The Gloria Steinem Endowed Chair in Media, Culture and Feminist Studies already has received more than $1 million in pledges from donors. An endowed chair typically requires $3 million in commitments.The initiative is part of the largest fundraising year in Rutgers’ history and supports Our Rutgers, Our Future, a $1 billion campaign publicly launched in 2010 to broaden and enhance the myriad ways the university serves students, the state and the world.
Established in 1766, Rutgers, The State University of New Jersey, is America’s eighth oldest institution of higher learning.
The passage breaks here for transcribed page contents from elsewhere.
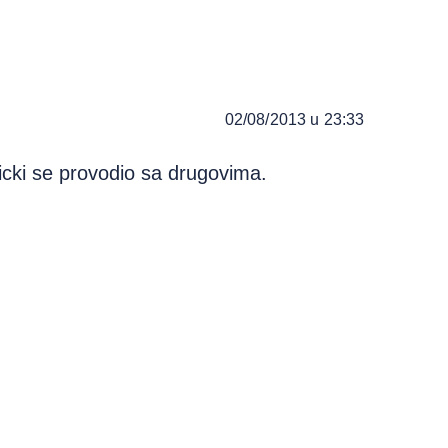
02/08/2013 u 23:33
icki se provodio sa drugovima.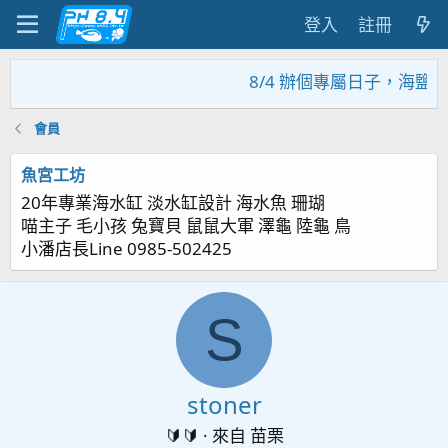
登入
註冊
8/4 辦個專屬日子，海鹽
會員
魚宮工坊
20年專業海水缸 淡水缸設計 海水魚 珊瑚
喵主子 毛小孩 兔寶貝 鼠鼠大軍 澤龜 陸龜 鳥
小潘店長Line 0985-502425
S
stoner
🔰🔰
·
來自
苗栗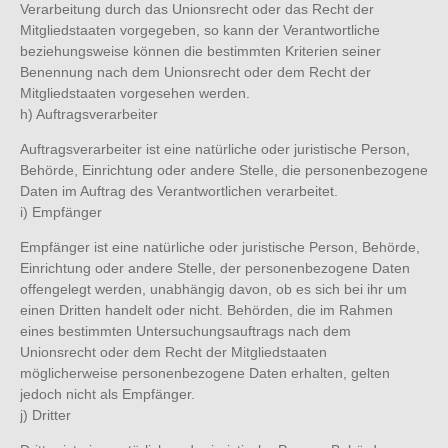
Verarbeitung durch das Unionsrecht oder das Recht der
Mitgliedstaaten vorgegeben, so kann der Verantwortliche
beziehungsweise können die bestimmten Kriterien seiner
Benennung nach dem Unionsrecht oder dem Recht der
Mitgliedstaaten vorgesehen werden.
h) Auftragsverarbeiter
Auftragsverarbeiter ist eine natürliche oder juristische Person,
Behörde, Einrichtung oder andere Stelle, die personenbezogene
Daten im Auftrag des Verantwortlichen verarbeitet.
i) Empfänger
Empfänger ist eine natürliche oder juristische Person, Behörde,
Einrichtung oder andere Stelle, der personenbezogene Daten
offengelegt werden, unabhängig davon, ob es sich bei ihr um
einen Dritten handelt oder nicht. Behörden, die im Rahmen
eines bestimmten Untersuchungsauftrags nach dem
Unionsrecht oder dem Recht der Mitgliedstaaten
möglicherweise personenbezogene Daten erhalten, gelten
jedoch nicht als Empfänger.
j) Dritter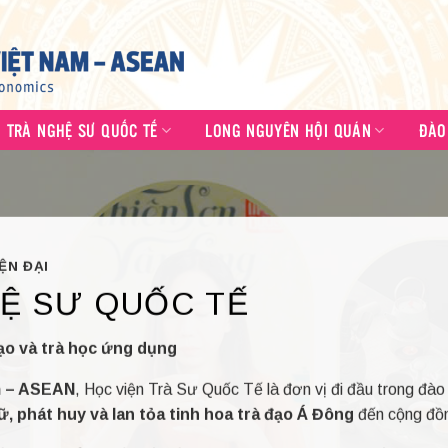
N TRÀ NGHỆ SƯ QUỐC TẾ
LONG NGUYÊN HỘI QUÁN
ĐÀO
ỆN ĐẠI
Ệ SƯ QUỐC TẾ
ạo và trà học ứng dụng
am – ASEAN
, Học viện Trà Sư Quốc Tế là đơn vị đi đầu trong đà
iữ, phát huy và lan tỏa tinh hoa trà đạo Á Đông
đến cộng đồn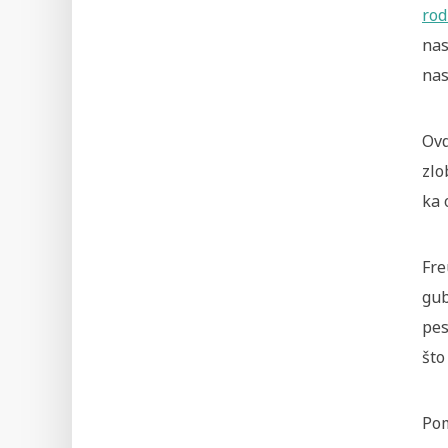
rod
nas
nas
Ovd
zlo
ka 
Fre
gub
pes
što
Pom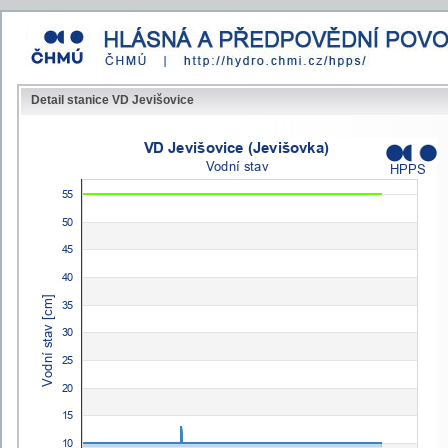
Detail stanice VD Jevišovice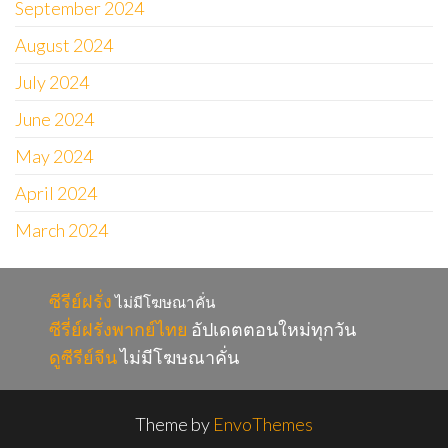
September 2024
August 2024
July 2024
June 2024
May 2024
April 2024
March 2024
ซีรีย์ฝรั่ง
ไม่มีโฆษณาคั่น
ซีรี่ย์ฝรั่งพากย์ไทย
อัปเดตตอนใหม่ทุกวัน
ดูซีรีย์จีน
ไม่มีโฆษณาคั่น
Theme by
EnvoThemes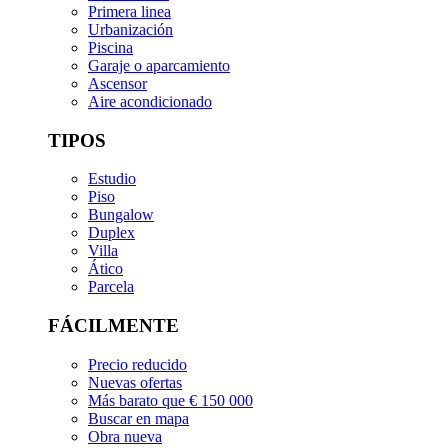
Primera linea
Urbanización
Piscina
Garaje o aparcamiento
Ascensor
Aire acondicionado
TIPOS
Estudio
Piso
Bungalow
Duplex
Villa
Ático
Parcela
FÁCILMENTE
Precio reducido
Nuevas ofertas
Más barato que € 150 000
Buscar en mapa
Obra nueva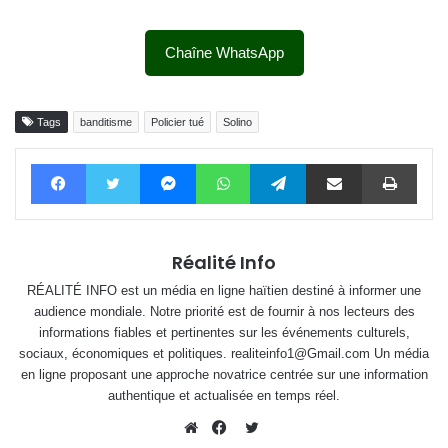
Chaîne WhatsApp
Tags
banditisme
Policier tué
Solino
Facebook
Twitter
Messenger
WhatsApp
Telegram
Partager par email
Impri
Réalité Info
RÉALITÉ INFO est un média en ligne haïtien destiné à informer une
audience mondiale. Notre priorité est de fournir à nos lecteurs des
informations fiables et pertinentes sur les événements culturels,
sociaux, économiques et politiques. realiteinfo1@Gmail.com Un média
en ligne proposant une approche novatrice centrée sur une information
authentique et actualisée en temps réel.
Twitter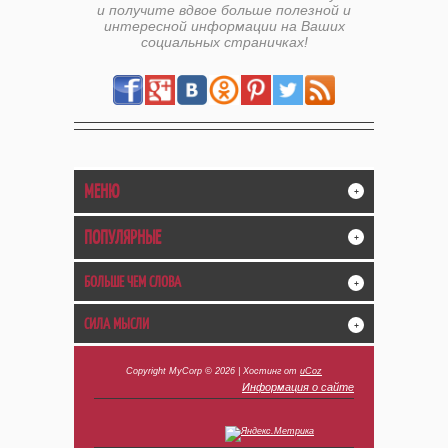
и получите вдвое больше полезной и
интересной информации на Ваших
социальных страничках!
МЕНЮ
+
ПОПУЛЯРНЫЕ
+
БОЛЬШЕ ЧЕМ СЛОВА
+
СИЛА МЫСЛИ
+
Copyright MyCorp © 2026
|
Хостинг от
uCoz
Информация о сайте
The Rutgers system educates more than 65,000 students and serves the people of New Jersey at universities, research centers and clinical practices throughout the state. The flagship, Rutgers University-New Brunswick, is one of the nation’s premier public research universities and is the only public institution in New Jersey represented in the prestigious Association of American Universities. Rutgers University is also a member of the Big Ten Conference and its academic counterpart, the Committee on Institutional Cooperation – a consortium of 15 world-class research universities.